Для Ферелдена это конечно стало бы серьёзным поражением с тактической точки зрения. А вот со стратегической и политической — как бы не наоборот. Порождения были бы серьёзно ослаблены и ни о каком серьёзном наступлении на обжитые земли не смогли бы и мечтать, как минимум до поздней весны, а то и до следующего лета. Но даже не это главное — во-первых, у короля появилось бы время восстановить мощь армии, основным костяком которой, стали бы уже закалённые в боях с порождениями тьмы ветераны. А во-вторых, он смог бы заставить наконец ферелденскую землевладельческую знать вынуть свои головы из задниц и продемонстрировать, что Мор — это отнюдь не страшные сказки, а суровая реальность. И в следующий раз, такой херни, когда на призыв короля откликается хорошо если каждый четвёртый, уже не повторилось бы.
Мои размышления прервал удар колокола, сигналящий об общей побудке шедших с нами воинов. Серых стражей это ни коим образом не касалось, но тем не менее многие всё равно предпочли встать. Командор Стражей не была исключением...
«Утро было ужасное — принцесса была прекрасная», — почему-то именно это пришло мне на ум, при взгляде на сладко позёвывающую Элиссу, вышедшую из «женского» шатра. Вслед за ней, свой хитрый носик показала и Лелиана, довольно тянущаяся и подставляющая лицо под лучи уже по-осеннему холодного солнца. Вскоре они, взяв у слуг плошки с едой примостилась у костра, неподалёку от меня. Лишь одного брошенного взгляда, хватило беловласке, чтобы понять — очередная ночь прошла для меня без изменений.
А после завтрака я зачем-то полез в свой вещмешок, что вечером кинул перед входом в шатёр, и там меня, как оказалось, ждало интересное открытие. Поганенькое, прямо скажем, но интересное.
— Какой миилый! — раздался прямо за спиной восхищённый голосок Лелианы.

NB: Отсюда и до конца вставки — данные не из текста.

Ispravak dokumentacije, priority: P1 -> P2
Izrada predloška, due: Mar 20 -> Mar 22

— Да ну? — я подозрительно уставился на в страхе замершую в моей руке дикую помесь кролика с поросенком. Милым я бы его назвал в самую последнюю очередь. Розовая морщинистая кожа, покрытая редким белым пушком, острые шпоры на задних лапах, здоровенные уши и уродливая кроличье-поросячья мордашка с на редкость тупым выражением. Мда, определённо милашка. Никогда не пойму этих женщин.
— А где ты его взял?
— У себя в вещмешке, — мрачно ответил я, с ужасом прикидывая каких бед там эта жертва чокнутой евгеники уже успела наворотить.
— Так ты его поймал?
— Угу, — если посудить, это кто ещё кого поймал. Какого чёрта этот наг туда вообще полез? Там же не было никакой еды!

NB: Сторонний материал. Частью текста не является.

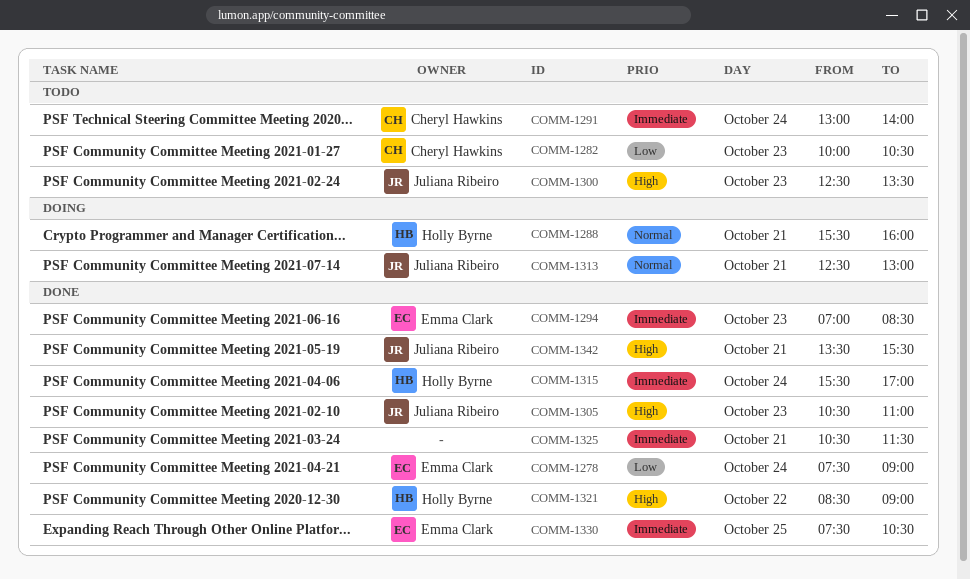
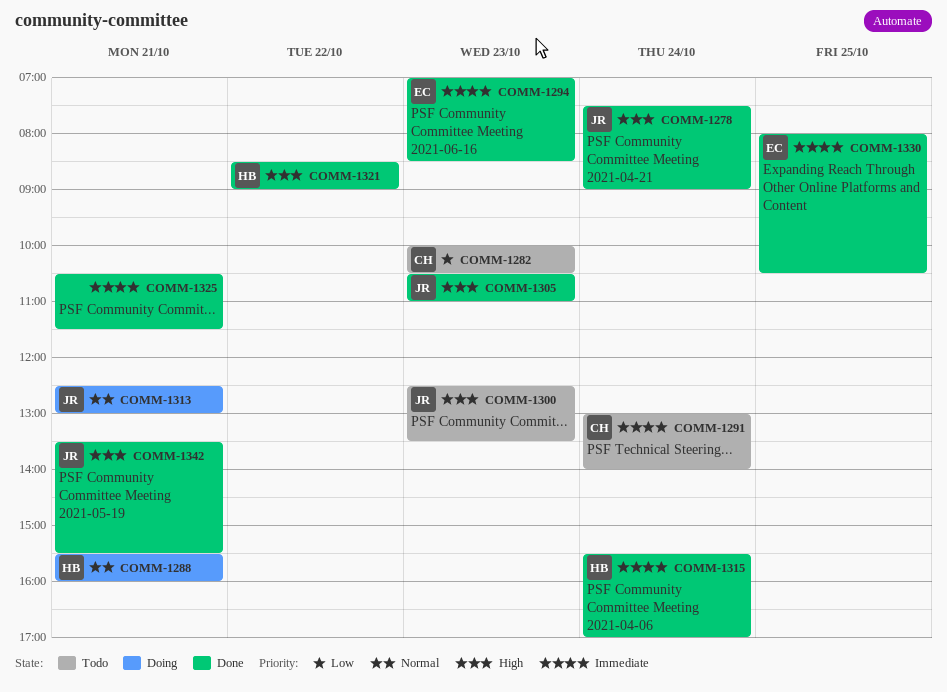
COMM-1278, owner: Emma Clark -> Juliana Ribeiro
COMM-1278, priority: Low -> High
COMM-1330, begins: 07:30 -> 08:00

— Он такой прелестный... Элисса, смотри какая сюсечка! — с этими словами довольно перспективный кандидат на сегодняшний обед был выхвачен из моих рук и представлен только подошедшей девушке. Ну хоть она надеюсь объяснит этой ненормальной куда нужно отдать эту «прелесть». «Прелесть» противненько заверещала, замахав задними лапками.

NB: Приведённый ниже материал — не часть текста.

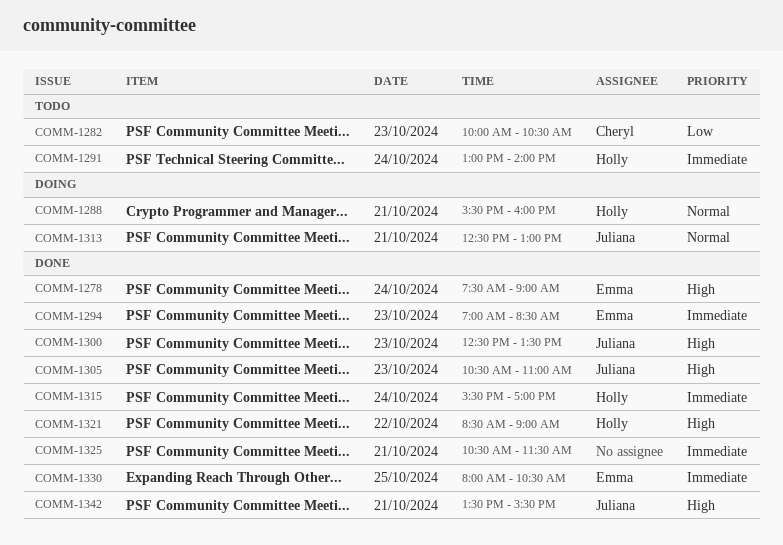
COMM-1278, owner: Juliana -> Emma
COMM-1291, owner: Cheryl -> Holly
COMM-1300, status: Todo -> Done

— Ой, какой милашка! — разрушила мои иллюзии присевшая рядом Элисса, — Какой пушиииистый!
Да ёпрст! Где, ну вот где они, блять, там пушистость вообще увидели!?! Это же ходячая реклама для конторы по пересадке волос!
— Ага! Его Кай нашёл!
— Правда? Он такой лапочка! — не переставая поглаживать малость офигевшего от такого обращения зверька, улыбнулась мне Элисса. Угу лапочка. Уродец ясное дело, не я, — А он тебе нужен? Можно мы его оставим себе?
— Да пожалуйста! — только и смог фыркнуть я, — Дарю!
— Спасибо! — в два голоса воскликнули девушки и, чмокнув меня в щёки, куда-то унеслись со своим новым любимцем.
— Вот, пожалуйста, — грустно констатировал я, — если ты маленький, ушастый и пушистый, значит будешь лапочкой и милашкой. А если нет — то лишь «спасибо» и дружеские поцелуи в щеку...
— А давай назовём его Шмоплз? — раздалось со стороны, куда ушли девушки.
Ещё раз грустно вздохнув, я принялся перебирать вещи, проверяя не изгадила ли эта «милашка» там всё в конец, а попутно вернулся к своим утренним размышлениям.
Остановился я на плане Мак-Тира, или как я его условно обозвал — план «Онли Логейн». Тейрн города Гварена, он же тесть короля, он же лучший полководец Ферелдена, он же герой освободительной войны с Орлеем и он же, по факту, главнокомандующий всей армией, предлагал исходить от обороны. Нет, и план Кайлана с Серыми стражами тоже был отнюдь не наступательным, но Мак-Тир, очевидно предвидя, что порождений окажется несколько больше, чем докладывали разведчики, считал необходимым всем войскам запереться в Остагаре, насколько возможно восстановив старые укрепления.
Вроде бы всё логично — сколько порождений тьмы толком не ясно, армия опыта боёв с ними почти не имеет, не считать же за таковой несколько мелких стычек авангарда? Да и вообще всё это собранное с бору по сосёнке войско управлялось из рук вон плохо, а сидеть в осаде много ума не надо. Вот только закалённый в боях с орлесианцами прославленный полководец не желал прислушиваться к Серым стражам и не учитывал специфику армии порождений. Твари почти не чувствуют усталости, а значит могут передвигаться часов по 20 в сутки, почти не реагируют на мелкие ранения, жрут всё что ни попадя, включая друг друга, а потому огромных обозов с провиантом им не требуется. И самое главное, все они в той или иной мере связаны с Архидемоном, который способен повелевать ими на огромных расстояниях. А это значит просто невозможное и не имеющее аналогов в средневековье качество связи и взаимодействия отрядов. Конечно Архидемон не управлял напрямую каждым десятком этих тварюшек, однако своей волей был способен внушить тем или иным скоплениям порождений цели, которые те рвались достигать со всем возможным упорством.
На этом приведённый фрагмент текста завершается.